A standard solution proposed for reducing reliance on Excel is to replace Excel VBA with Python. However, without a fundamental rethink of the process flows – using for example the pandas library instead of Excel formulae for data analysis – the only real change is the programming syntax. A Python solution (e.g. from the Openpyxl library) would still use Excel’s object library (via COM) to produce automations within Excel; and the processing would still occur within Excel, such as refreshing pivot tables, recalculating formulae etc. Python scripts can be version controlled in a Git; however this can also be true of Excel add-ins written in VBA, using Git hooks. It is even possible to use VSCode as an IDE for VBA projects, rather than using Excel’s embedded VB Editor. Without a rethink of the overall process, a change of programming language is not a strategic solution to the underlying data control issues.

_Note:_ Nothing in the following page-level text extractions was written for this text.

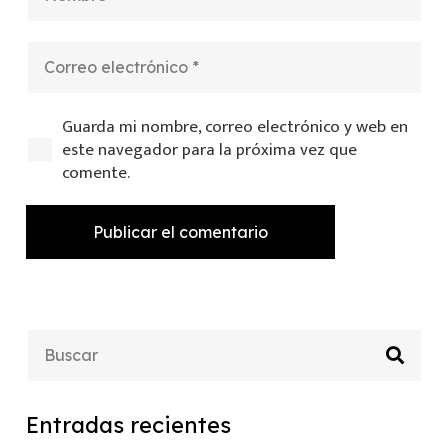
Guarda mi nombre, correo electrónico y web en
este navegador para la próxima vez que
comente.
Publicar el comentario
Entradas recientes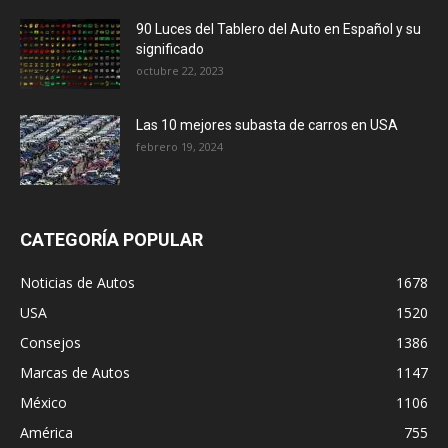
90 Luces del Tablero del Auto en Español y su
significado
octubre 22, 2023
Las 10 mejores subasta de carros en USA
febrero 19, 2024
CATEGORÍA POPULAR
Noticias de Autos
1678
USA
1520
Consejos
1386
Marcas de Autos
1147
México
1106
América
755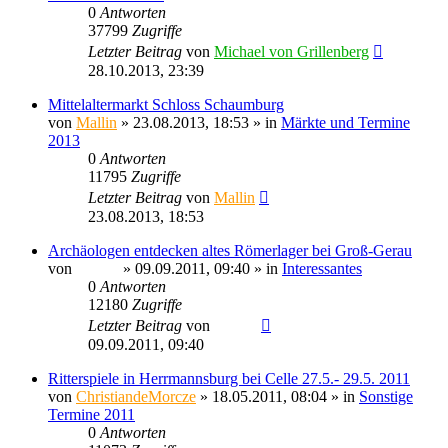
0
Antworten
37799
Zugriffe
Letzter Beitrag
von
Michael von Grillenberg
28.10.2013, 23:39
Mittelaltermarkt Schloss Schaumburg
von
Mallin
» 23.08.2013, 18:53 » in
Märkte und Termine
2013
0
Antworten
11795
Zugriffe
Letzter Beitrag
von
Mallin
23.08.2013, 18:53
Archäologen entdecken altes Römerlager bei Groß-Gerau
von
Sinaris
» 09.09.2011, 09:40 » in
Interessantes
0
Antworten
12180
Zugriffe
Letzter Beitrag
von
Sinaris
09.09.2011, 09:40
Ritterspiele in Herrmannsburg bei Celle 27.5.- 29.5. 2011
von
ChristiandeMorcze
» 18.05.2011, 08:04 » in
Sonstige
Termine 2011
0
Antworten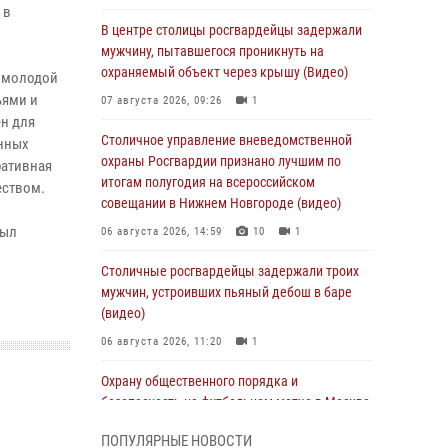
 в
В центре столицы росгвардейцы задержали
мужчину, пытавшегося проникнуть на
охраняемый объект через крышу (Видео)
к молодой
ьями и
07 августа 2026, 09:26
1
н для
Столичное управление вневедомственной
ённых
охраны Росгвардии признано лучшим по
ративная
итогам полугодия на всероссийском
еством.
совещании в Нижнем Новгороде (видео)
был
06 августа 2026, 14:59
10
1
Столичные росгвардейцы задержали троих
мужчин, устроивших пьяный дебош в баре
(видео)
06 августа 2026, 11:20
1
Охрану общественного порядка и
безопасность на футбольном матче в Москве
обеспечила Росгвардия (видео)
ПОПУЛЯРНЫЕ НОВОСТИ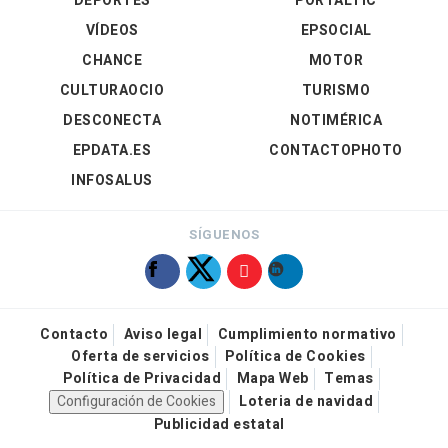
DEPORTES
PORTALTIC
VÍDEOS
EPSOCIAL
CHANCE
MOTOR
CULTURAOCIO
TURISMO
DESCONECTA
NOTIMÉRICA
EPDATA.ES
CONTACTOPHOTO
INFOSALUS
SÍGUENOS
Contacto
Aviso legal
Cumplimiento normativo
Oferta de servicios
Política de Cookies
Política de Privacidad
Mapa Web
Temas
Configuración de Cookies
Loteria de navidad
Publicidad estatal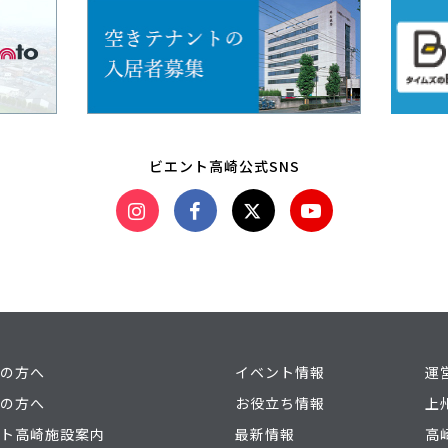
ビエント高崎公式SNS
の方へ
イベント情報
運
の方へ
お役立ち情報
上
ト高崎施設案内
最新情報
高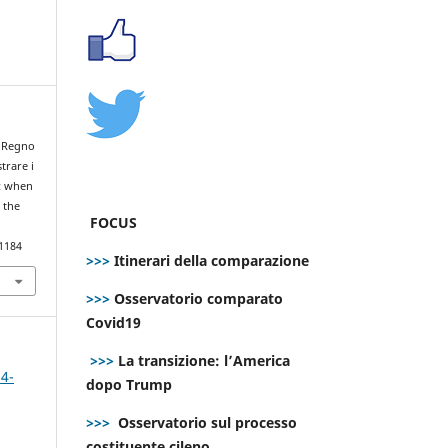
l Regno
trare i
K: when
 the
FOCUS
.1184
>>>
Itinerari della comparazione
>>>
Osservatorio comparato
Covid19
>>>
La transizione: l’America
 4-
dopo Trump
>>>
Osservatorio sul processo
costituente cileno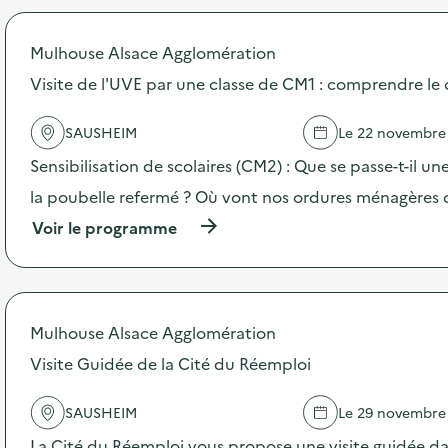
é
t
Mulhouse Alsace Agglomération
d
Visite de l'UVE par une classe de CM1 : comprendre le 
e
l
SAUSHEIM
Le 22 novembre
a
Sensibilisation de scolaires (CM2) : Que se passe-t-il un
v
la poubelle refermé ? Où vont nos ordures ménagères 
o
(
Voir le programme
i
à
p
e
r
o
p
Mulhouse Alsace Agglomération
o
s
Visite Guidée de la Cité du Réemploi
d
e
SAUSHEIM
Le 29 novembre
l
'
La Cité du Réemploi vous propose une visite guidée dan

A strategic solution would include:
- All data persisted in a database, where it is better controlled, more secure, and can be analysed more easily;
- Data flows clearly defined and configurable;
- Transparent, reviewable, and version-controlled business logic;
- Reporting represented in an interactive data visualisation application, such as Power BI.
I have not yet encountered an off-the-shelf solution that solves the spreadsheets problem; and I think that such a product and supporting services would have enormous demand.
A Business Logic application between a data warehouse and Excel could visually represent the business logic, enabling non-technical users to:
- Define and apply secondary calculations;
- Join and group data (with controls in place to avoid dropped and duplicated rows);
- Filter and configure output datasets;
- Order the process flows sequentially.
An Excel add-in could call the resulting reports to Excel for review and analysis. The add-in could enable ad hoc data (resulting from the review) to be uploaded into the Business Logic app, such as adjustments and new types of reference data. All ad hoc data changes would then be tracked and made transparent, rather than obscured in the logic of an Excel workbook.
Over time, machine learning would have a greater role in suggesting and optimising the business logic.